There must be sustainable and adequate funding for development and implementation of the Treaty. The “polluter pays” principle requires that the industries that benefit from plastics bear the costs of all impacts on human health, society, and the environment caused by the production, use, dumping, import and export of plastics. Funding is also vital for providing resources for capacity building and technology transfer to low- and middle-income governments and civil society.
Global Policy Connections
The Plastics Treaty is needed to regulate areas in the life cycle of plastics that are not covered by other international bodies and that are critical to prevent the harmful health and environmental impacts of toxic plastics..

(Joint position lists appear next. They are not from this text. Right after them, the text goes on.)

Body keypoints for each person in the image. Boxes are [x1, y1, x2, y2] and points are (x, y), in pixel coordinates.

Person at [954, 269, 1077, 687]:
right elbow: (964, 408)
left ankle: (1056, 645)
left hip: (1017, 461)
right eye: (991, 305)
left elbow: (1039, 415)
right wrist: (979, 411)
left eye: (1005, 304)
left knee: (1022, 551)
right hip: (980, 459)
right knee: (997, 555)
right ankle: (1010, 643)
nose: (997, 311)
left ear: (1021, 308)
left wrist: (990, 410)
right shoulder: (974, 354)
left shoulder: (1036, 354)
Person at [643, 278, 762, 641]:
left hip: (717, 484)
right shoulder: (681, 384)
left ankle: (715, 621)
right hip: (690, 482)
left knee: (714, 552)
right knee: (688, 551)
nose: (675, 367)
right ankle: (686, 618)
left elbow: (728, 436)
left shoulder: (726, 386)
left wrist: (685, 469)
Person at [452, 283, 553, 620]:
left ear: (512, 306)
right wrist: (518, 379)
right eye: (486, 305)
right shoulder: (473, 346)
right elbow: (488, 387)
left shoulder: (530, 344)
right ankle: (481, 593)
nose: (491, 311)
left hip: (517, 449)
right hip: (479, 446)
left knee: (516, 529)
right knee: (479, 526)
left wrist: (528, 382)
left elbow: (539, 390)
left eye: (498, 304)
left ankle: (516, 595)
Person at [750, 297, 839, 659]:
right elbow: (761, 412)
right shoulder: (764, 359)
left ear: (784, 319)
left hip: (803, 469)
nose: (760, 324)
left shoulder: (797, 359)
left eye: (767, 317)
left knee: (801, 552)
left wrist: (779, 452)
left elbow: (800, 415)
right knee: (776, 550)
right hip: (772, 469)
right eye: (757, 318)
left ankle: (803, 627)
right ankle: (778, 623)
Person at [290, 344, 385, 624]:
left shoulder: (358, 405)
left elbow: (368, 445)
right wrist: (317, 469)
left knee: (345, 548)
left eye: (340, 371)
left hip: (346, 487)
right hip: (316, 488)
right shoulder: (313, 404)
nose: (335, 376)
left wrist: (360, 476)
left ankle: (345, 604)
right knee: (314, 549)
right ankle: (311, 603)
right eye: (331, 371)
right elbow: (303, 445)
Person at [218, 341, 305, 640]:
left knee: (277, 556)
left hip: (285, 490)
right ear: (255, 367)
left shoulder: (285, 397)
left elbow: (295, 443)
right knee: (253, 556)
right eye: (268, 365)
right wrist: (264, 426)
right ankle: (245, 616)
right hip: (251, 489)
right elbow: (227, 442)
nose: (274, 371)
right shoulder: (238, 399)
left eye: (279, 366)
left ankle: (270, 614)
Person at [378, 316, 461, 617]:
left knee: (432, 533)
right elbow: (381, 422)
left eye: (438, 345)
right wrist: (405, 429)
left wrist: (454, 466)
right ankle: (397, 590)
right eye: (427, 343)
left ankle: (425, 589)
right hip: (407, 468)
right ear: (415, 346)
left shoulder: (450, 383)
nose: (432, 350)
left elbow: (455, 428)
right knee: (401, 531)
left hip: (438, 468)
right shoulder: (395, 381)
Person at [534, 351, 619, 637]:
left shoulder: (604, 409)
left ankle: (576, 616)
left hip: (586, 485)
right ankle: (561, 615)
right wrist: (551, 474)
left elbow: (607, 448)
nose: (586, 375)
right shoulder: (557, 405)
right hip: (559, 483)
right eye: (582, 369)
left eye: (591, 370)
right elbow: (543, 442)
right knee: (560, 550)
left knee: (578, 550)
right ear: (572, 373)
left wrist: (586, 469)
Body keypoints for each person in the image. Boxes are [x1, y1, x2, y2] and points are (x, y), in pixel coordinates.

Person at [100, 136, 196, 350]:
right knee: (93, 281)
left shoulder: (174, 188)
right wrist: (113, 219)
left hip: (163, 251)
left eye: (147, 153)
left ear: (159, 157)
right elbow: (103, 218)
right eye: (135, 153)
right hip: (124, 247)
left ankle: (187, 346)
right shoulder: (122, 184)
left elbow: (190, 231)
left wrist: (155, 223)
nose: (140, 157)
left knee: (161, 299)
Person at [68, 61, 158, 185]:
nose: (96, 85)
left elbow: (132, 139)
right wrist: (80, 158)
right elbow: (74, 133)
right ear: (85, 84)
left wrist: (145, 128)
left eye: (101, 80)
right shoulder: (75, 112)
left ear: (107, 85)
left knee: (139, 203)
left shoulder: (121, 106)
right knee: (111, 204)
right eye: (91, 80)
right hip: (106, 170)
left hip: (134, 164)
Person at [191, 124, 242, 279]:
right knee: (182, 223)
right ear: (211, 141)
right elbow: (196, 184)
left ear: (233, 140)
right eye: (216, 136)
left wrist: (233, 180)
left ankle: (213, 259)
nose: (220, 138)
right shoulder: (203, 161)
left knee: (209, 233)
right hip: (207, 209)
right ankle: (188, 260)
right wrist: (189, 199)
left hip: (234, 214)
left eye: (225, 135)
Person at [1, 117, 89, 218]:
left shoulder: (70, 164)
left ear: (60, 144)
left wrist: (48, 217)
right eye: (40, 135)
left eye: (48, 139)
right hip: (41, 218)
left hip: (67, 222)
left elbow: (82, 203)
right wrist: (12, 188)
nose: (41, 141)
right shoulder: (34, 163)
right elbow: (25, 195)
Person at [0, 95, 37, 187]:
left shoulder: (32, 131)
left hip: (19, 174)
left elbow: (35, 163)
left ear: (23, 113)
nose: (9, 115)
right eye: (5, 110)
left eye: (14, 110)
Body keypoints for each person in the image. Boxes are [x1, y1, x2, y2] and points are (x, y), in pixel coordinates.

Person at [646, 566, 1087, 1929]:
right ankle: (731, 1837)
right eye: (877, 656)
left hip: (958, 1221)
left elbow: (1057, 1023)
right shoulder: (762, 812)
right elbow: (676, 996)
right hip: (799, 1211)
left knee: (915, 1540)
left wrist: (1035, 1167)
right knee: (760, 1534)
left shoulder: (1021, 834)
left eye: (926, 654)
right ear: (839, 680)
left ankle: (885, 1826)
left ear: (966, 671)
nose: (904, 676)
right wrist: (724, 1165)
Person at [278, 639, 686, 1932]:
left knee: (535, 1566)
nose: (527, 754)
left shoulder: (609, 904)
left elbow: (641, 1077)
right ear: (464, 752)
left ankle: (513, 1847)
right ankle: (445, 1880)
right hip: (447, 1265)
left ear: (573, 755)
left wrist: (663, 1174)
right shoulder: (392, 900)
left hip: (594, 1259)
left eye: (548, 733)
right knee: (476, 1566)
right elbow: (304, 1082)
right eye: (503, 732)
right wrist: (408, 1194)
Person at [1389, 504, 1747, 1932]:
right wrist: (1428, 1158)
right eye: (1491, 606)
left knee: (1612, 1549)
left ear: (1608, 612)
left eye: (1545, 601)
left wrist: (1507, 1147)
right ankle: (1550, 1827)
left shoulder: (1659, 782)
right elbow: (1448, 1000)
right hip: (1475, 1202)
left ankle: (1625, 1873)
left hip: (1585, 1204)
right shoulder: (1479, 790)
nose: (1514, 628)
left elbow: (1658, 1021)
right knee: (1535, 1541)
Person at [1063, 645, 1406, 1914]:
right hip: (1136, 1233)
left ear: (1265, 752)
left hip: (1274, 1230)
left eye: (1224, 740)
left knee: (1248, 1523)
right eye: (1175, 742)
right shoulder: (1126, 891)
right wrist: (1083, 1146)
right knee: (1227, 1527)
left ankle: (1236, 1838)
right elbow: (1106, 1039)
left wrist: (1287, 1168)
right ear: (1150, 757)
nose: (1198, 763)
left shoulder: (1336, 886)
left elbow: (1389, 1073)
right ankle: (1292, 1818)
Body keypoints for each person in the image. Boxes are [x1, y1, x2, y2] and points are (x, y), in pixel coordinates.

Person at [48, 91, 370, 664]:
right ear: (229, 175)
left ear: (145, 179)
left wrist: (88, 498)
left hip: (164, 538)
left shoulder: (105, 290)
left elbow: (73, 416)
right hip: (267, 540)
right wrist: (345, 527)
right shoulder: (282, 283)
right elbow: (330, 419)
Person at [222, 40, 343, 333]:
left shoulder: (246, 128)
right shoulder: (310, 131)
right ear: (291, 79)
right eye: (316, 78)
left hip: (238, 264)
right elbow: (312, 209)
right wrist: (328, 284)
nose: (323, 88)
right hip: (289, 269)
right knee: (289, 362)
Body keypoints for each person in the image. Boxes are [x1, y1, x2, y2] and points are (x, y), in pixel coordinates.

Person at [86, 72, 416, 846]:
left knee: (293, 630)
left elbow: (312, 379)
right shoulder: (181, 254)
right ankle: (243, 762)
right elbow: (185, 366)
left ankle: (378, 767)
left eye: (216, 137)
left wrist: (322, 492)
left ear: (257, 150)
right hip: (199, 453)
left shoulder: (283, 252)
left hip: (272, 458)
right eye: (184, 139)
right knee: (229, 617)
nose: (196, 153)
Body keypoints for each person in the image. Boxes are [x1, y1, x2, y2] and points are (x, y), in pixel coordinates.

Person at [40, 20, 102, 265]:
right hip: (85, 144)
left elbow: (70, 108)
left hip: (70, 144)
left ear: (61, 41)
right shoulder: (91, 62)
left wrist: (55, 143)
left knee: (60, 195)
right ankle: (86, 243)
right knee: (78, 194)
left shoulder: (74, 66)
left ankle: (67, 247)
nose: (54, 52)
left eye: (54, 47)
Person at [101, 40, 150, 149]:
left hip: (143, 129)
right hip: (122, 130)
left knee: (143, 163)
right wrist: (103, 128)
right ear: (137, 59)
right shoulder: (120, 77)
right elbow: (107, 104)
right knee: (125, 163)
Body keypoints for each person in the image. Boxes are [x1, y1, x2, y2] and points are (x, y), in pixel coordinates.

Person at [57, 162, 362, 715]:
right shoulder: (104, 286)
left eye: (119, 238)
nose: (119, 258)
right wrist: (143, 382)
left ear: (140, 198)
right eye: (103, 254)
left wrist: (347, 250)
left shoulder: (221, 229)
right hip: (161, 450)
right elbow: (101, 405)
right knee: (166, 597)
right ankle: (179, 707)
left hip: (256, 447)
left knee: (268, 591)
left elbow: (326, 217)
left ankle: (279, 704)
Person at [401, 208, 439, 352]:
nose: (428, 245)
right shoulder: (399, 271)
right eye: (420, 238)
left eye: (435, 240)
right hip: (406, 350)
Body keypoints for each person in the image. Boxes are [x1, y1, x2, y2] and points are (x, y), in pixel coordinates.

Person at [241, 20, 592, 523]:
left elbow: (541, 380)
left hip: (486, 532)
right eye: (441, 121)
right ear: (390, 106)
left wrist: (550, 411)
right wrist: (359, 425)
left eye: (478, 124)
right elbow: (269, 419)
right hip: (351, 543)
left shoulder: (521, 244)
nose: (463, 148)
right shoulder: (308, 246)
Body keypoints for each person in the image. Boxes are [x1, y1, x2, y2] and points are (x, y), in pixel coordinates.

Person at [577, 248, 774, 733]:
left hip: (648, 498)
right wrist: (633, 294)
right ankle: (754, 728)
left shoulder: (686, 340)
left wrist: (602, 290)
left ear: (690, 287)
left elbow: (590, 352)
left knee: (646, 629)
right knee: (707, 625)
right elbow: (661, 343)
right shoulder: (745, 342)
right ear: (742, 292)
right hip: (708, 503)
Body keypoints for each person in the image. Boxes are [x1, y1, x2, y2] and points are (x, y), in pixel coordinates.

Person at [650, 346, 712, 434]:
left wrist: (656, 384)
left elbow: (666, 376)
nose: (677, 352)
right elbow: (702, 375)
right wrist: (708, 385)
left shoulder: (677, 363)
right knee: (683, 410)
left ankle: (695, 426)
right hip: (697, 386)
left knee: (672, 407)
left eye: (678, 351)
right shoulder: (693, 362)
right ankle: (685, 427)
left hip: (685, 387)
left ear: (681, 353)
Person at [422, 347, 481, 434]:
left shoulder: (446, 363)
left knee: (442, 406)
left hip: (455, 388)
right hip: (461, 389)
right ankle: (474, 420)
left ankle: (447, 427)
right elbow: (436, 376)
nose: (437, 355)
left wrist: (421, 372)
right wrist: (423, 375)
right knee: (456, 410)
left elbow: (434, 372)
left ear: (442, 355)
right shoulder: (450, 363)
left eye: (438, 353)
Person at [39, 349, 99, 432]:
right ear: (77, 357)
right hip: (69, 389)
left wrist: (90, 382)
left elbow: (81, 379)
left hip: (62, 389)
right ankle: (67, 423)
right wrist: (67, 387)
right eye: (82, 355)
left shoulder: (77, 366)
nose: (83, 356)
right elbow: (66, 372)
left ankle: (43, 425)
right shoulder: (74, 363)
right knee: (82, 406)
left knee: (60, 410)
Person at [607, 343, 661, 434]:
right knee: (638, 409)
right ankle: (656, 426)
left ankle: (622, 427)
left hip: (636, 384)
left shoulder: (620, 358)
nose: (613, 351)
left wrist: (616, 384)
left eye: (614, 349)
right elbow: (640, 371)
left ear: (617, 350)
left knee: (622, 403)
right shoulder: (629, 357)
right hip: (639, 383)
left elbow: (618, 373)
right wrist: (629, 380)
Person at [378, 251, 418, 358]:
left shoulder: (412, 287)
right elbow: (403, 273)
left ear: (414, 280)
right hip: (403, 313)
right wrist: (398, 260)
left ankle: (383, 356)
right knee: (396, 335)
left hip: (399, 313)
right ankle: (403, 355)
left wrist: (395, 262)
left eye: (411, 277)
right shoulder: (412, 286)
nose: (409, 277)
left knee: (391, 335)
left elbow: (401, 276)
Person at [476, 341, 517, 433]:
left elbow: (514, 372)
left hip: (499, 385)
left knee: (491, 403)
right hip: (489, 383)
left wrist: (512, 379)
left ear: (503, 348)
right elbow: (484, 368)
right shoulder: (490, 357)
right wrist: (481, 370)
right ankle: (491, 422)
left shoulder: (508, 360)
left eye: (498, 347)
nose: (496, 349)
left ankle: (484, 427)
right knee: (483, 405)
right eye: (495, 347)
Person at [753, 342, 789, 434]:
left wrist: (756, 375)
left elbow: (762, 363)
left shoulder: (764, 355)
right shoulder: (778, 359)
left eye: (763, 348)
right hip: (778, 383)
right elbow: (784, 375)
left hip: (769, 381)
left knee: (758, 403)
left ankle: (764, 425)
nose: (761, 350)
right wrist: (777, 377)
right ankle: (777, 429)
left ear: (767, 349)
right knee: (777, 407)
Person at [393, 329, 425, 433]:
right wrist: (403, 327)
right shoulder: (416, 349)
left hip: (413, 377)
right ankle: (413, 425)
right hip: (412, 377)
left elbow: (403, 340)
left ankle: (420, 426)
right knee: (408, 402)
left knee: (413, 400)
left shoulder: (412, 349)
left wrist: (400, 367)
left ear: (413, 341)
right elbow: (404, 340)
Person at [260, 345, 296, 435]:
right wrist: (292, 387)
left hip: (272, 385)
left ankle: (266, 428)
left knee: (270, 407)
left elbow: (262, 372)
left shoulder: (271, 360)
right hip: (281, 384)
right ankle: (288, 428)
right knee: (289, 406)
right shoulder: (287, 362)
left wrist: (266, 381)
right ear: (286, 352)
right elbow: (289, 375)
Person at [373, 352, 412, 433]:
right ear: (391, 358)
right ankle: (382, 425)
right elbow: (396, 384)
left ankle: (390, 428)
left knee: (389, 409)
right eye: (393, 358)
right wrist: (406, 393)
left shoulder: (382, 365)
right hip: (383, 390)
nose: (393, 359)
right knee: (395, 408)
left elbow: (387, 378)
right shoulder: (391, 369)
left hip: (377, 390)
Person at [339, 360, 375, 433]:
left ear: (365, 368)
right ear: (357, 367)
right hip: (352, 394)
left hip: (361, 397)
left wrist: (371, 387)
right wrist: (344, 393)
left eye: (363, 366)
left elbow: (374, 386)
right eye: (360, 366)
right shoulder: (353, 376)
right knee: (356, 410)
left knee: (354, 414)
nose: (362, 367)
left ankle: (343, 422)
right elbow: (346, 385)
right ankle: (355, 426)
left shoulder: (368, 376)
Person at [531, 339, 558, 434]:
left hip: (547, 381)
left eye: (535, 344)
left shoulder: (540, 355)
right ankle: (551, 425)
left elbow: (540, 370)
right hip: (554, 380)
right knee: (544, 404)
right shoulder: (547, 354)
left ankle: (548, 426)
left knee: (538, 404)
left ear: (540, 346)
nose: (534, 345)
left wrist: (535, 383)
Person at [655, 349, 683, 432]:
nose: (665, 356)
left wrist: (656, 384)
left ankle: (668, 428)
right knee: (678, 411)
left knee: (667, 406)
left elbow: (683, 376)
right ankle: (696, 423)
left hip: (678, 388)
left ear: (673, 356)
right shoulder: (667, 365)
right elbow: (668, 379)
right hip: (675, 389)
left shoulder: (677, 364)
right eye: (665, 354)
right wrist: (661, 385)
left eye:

A Plastics Treaty that aims to eliminate negative impacts of plastics throughout their life cycle would also help achieve the environmental and health objectives of other global agreements. IPEN has contributed to all the major global policy agreements noted here, in most cases from their inception.
The major international agreements related to the Plastics Treaty include:
The Stockholm Convention
A global treaty to protect human health and the environment from the effects of persistent organic pollutants (POPs). While POPs in plastics may be covered by the Stockholm Convention, thousands of toxic chemicals in plastics are not considered POPs and need to be regulated in other agreements, such as a Plastics Treaty.
The Basel Convention
Aims to protect human health and the environment from the adverse effects of hazardous and other wastes. However, it does not cover the design of plastics (or other materials) to prevent toxic waste production. Additionally, its scope does not include all plastics and it does not cover chemicals of concern used in plastics.
The Rotterdam Convention
Aims to protect human health and the environment by requiring open information about trade in toxic chemicals and consent from importing countries before the chemicals can be exported. Some of the chemicals identified under the Convention and many banned or severely restricted chemicals are used in plastics.
The Global Framework on Chemicals
A voluntary policy framework to promote chemical safety around the world. Many of the priority issues within the GFC process are relevant to plastics, such as chemicals in products, chemicals in electronics, and endocrine disrupting chemicals.